Il en repartit après un court séjour et traversa successivement le pays des Galates et la Phrygie pour fortifier tous les disciples.
24 Bu arada İskenderiye doğumlu Apollos adında bir Yahudi Efes'e geldi. Üstün bir konuşma yeteneği olan Apollos, Kutsal Yazılar'ı çok iyi biliyordu.
Cependant un certain Juif, du nom d'Apollos, né à Alexandrie, un homme éloquent, arriva à Éphèse;
25 Rab'bin yolunda eğitilmiş bir kişiydi. Ateşli bir ruhla konuşuyor ve sadece Yahya'nın vaftizini bildiği halde İsa'yla ilgili gerçekleri doğru öğretiyordu.
il connaissait à fond les Écritures. On l'avait instruit dans la doctrine du Seigneur; c'était une âme ardente qui prêchait et enseignait avec soin ce qui concerne Jésus, bien qu'il ne connût que le baptême de Jean.
26 Havrada cesaretle konuşmaya başladı. Kendisini dinleyen Priskilla ile Akvila, onu yanlarına alarak Tanrı yolunu ona daha doğru biçimde açıkladılar.

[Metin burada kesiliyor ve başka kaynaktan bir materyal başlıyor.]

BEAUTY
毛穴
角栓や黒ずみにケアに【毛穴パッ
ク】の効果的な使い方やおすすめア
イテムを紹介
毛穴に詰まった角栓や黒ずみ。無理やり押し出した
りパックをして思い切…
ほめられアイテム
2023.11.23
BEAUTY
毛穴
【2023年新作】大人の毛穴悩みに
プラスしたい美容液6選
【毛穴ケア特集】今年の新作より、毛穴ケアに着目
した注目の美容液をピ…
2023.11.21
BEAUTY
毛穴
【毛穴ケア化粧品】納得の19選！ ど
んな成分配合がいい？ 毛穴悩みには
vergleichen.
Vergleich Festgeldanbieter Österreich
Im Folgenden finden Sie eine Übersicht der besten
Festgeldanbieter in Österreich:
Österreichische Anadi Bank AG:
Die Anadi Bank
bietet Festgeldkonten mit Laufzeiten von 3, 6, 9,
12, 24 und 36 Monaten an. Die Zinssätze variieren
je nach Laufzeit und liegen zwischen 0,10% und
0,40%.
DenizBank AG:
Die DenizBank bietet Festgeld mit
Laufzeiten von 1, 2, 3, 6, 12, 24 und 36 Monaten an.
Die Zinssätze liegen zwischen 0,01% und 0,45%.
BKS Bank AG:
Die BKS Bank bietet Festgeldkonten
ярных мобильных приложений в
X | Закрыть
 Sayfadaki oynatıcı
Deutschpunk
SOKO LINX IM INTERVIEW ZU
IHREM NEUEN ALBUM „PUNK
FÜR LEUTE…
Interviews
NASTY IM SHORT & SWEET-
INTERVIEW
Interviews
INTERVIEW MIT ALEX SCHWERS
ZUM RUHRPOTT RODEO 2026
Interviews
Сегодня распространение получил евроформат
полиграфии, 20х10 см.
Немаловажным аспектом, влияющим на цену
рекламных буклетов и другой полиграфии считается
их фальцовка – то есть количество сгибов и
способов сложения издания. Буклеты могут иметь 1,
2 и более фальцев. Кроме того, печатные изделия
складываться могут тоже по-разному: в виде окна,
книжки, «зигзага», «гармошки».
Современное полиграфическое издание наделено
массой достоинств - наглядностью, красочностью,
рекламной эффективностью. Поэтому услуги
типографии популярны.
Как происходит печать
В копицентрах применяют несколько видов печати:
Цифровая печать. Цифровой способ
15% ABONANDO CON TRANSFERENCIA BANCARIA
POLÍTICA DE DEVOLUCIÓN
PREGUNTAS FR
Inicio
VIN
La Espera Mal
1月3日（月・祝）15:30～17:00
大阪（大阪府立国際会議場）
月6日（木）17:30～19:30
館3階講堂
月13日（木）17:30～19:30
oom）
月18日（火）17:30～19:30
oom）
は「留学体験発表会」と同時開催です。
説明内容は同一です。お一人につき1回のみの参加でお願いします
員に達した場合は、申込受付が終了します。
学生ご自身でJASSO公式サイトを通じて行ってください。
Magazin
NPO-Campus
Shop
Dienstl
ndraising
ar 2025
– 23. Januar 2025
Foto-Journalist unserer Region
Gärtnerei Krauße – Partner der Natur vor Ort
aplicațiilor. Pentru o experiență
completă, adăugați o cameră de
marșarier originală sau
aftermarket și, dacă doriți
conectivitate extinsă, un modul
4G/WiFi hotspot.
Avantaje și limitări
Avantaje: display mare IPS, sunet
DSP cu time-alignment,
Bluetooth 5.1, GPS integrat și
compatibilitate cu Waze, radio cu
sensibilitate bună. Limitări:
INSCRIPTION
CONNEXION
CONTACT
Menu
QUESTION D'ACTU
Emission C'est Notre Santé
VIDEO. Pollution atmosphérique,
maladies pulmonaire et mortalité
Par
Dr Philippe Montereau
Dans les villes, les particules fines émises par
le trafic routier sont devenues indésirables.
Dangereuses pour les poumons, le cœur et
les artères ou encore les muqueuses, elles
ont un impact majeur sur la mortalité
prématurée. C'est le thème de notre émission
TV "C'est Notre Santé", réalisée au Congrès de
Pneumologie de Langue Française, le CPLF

Quand il commença à parler librement dans la synagogue, Priscilla et Aquilas qui l'entendirent l'emmenèrent avec eux et lui exposèrent plus exactement la doctrine de Dieu.
27 Apollos Ahaya'ya gitmek isteyince kardeşler onu cesaretlendirdiler. Onu iyi karşılamaları için oradaki öğrencilere mektup yazdılar. Apollos Ahaya'ya varınca Tanrı'nın lütfuyla iman etmiş olanlara çok yardım etti.
Lorsqu'il se proposa de passer en Achaïe, les frères l'y encouragèrent et écrivirent aux disciples de lui faire bon accueil. Une fois arrivé, il se rendit, par la grâce de Dieu, très utile aux croyants;
28 Şöyle ki Kutsal Yazılar'dan, İsa'nın Mesih olduğunu kanıtlayarak Yahudiler'in iddialarını açıkça ve güçlü bir şekilde çürüttü.
car il réfutait vigoureusement les Juifs en public, leur démontrant par les Écritures que Jésus est le Christ.